Reproduce the entries below exactly, but only from the line containing "vg = direction_g * dot(v0, direction_g)" to the line containing "mathematical, financial, and", inclusive.

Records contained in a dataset
****
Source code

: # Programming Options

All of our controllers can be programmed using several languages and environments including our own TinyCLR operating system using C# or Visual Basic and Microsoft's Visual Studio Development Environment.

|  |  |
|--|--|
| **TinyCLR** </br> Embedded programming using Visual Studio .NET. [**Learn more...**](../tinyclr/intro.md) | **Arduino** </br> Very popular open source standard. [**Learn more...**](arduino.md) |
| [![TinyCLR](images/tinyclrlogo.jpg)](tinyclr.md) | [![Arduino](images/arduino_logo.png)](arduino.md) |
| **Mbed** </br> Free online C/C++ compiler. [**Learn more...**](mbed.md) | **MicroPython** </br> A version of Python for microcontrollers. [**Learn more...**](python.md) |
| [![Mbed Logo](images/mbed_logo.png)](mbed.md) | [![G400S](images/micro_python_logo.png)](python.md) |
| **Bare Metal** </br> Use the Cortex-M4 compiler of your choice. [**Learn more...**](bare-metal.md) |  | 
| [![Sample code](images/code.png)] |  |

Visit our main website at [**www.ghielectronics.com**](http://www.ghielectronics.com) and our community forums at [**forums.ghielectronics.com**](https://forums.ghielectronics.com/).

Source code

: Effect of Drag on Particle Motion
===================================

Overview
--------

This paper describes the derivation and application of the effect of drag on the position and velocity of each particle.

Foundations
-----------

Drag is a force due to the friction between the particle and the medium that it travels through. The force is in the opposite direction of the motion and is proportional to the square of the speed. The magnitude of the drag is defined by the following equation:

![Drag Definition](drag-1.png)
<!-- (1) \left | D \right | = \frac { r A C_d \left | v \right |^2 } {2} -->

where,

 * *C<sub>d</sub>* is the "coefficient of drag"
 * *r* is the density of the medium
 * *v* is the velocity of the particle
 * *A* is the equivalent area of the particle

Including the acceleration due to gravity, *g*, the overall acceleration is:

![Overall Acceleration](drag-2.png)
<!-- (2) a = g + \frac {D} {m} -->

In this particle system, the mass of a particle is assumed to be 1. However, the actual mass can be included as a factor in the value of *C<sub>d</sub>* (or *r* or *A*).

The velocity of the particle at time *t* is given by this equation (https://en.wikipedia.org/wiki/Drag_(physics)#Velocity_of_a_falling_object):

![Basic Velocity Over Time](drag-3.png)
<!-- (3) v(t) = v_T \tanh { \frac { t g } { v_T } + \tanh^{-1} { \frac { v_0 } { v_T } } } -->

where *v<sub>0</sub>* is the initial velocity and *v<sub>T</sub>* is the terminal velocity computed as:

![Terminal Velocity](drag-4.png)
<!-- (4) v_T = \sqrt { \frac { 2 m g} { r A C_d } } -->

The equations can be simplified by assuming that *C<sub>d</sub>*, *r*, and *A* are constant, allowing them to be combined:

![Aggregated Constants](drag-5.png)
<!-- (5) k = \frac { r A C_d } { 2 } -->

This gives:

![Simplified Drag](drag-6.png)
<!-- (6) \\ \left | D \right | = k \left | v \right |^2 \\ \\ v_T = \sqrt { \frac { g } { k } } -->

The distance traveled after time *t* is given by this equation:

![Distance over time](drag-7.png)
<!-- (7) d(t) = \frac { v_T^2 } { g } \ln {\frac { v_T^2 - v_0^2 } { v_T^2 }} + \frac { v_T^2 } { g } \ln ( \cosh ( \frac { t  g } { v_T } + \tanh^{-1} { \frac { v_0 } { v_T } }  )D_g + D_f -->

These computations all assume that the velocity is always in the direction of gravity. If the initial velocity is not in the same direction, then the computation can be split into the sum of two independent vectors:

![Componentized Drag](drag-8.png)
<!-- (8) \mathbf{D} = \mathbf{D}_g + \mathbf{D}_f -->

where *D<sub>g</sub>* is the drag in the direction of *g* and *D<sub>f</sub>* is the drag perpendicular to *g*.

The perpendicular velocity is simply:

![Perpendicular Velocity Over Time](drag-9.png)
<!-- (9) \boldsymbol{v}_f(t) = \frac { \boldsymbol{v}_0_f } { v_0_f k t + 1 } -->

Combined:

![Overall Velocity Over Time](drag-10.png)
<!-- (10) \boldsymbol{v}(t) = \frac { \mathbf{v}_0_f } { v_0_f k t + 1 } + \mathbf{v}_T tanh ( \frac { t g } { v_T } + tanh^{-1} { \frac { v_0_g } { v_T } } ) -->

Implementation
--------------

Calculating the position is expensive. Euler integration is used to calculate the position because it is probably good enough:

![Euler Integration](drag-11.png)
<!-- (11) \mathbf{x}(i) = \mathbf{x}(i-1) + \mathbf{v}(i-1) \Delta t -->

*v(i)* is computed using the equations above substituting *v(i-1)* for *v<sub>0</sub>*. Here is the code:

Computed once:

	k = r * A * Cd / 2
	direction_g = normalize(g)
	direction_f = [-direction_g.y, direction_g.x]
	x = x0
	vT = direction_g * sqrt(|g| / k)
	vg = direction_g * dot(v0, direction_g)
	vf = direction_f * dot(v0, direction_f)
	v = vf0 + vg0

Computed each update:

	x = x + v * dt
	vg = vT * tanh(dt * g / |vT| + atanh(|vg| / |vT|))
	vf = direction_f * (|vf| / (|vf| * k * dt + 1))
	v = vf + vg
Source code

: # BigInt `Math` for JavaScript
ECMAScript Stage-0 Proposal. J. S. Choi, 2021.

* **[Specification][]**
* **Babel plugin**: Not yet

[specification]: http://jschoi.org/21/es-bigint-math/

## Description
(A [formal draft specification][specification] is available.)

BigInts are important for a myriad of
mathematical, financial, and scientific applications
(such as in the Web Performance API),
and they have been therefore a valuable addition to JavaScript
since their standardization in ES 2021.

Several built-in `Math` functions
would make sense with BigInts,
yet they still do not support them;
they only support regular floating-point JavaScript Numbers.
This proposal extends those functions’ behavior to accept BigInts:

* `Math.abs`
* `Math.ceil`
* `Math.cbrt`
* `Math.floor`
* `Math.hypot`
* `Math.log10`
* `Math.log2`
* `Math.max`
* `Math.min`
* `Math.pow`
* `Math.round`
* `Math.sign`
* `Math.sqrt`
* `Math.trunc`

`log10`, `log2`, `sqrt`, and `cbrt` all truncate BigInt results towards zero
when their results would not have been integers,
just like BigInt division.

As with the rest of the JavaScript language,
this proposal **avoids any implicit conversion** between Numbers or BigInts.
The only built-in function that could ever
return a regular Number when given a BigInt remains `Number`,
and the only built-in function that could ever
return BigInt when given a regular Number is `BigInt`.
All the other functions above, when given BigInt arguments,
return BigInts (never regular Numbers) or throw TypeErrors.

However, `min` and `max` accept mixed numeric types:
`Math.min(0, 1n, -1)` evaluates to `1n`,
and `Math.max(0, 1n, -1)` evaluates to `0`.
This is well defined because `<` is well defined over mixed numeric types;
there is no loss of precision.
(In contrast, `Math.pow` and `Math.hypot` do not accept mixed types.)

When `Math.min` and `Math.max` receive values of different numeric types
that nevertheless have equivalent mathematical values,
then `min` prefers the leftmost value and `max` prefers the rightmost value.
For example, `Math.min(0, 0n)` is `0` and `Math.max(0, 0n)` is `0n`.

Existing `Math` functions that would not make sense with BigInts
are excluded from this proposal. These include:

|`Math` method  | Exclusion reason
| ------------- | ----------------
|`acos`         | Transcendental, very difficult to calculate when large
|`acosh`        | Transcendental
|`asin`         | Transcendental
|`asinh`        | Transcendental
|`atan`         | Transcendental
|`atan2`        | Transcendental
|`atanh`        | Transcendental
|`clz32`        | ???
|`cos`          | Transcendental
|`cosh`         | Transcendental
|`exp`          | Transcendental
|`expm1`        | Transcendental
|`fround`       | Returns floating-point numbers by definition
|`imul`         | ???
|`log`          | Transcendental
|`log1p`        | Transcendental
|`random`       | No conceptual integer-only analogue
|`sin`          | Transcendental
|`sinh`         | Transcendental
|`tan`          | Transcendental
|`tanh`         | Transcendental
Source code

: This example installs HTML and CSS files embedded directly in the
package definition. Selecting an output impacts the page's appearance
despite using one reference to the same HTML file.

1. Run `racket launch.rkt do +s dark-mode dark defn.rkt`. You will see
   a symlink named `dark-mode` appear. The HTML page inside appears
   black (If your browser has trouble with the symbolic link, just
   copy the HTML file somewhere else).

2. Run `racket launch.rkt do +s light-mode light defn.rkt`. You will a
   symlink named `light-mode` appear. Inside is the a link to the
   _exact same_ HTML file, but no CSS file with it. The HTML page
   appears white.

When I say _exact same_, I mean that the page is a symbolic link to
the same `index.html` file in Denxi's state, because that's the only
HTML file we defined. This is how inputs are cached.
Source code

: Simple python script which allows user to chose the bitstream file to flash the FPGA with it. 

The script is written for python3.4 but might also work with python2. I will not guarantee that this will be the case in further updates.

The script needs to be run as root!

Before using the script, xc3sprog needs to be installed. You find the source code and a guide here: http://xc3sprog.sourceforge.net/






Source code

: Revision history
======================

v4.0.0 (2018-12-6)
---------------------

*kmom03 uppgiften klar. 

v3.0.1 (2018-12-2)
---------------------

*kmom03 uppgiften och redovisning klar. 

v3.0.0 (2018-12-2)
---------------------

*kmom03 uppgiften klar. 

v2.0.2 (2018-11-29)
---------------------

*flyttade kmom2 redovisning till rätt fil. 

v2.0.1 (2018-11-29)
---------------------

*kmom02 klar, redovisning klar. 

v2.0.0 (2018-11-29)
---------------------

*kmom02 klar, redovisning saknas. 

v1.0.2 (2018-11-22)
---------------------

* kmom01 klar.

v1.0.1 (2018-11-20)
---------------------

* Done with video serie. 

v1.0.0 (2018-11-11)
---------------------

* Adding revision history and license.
****
Exercise solution
	vg = direction_g * dot(v0, direction_g)
	vf = direction_f * dot(v0, direction_f)
	v = vf0 + vg0

Computed each update:

	x = x + v * dt
	vg = vT * tanh(dt * g / |vT| + atanh(|vg| / |vT|))
	vf = direction_f * (|vf| / (|vf| * k * dt + 1))
	v = vf + vg
Source code

: # BigInt `Math` for JavaScript
ECMAScript Stage-0 Proposal. J. S. Choi, 2021.

* **[Specification][]**
* **Babel plugin**: Not yet

[specification]: http://jschoi.org/21/es-bigint-math/

## Description
(A [formal draft specification][specification] is available.)

BigInts are important for a myriad of
mathematical, financial, and scientific applications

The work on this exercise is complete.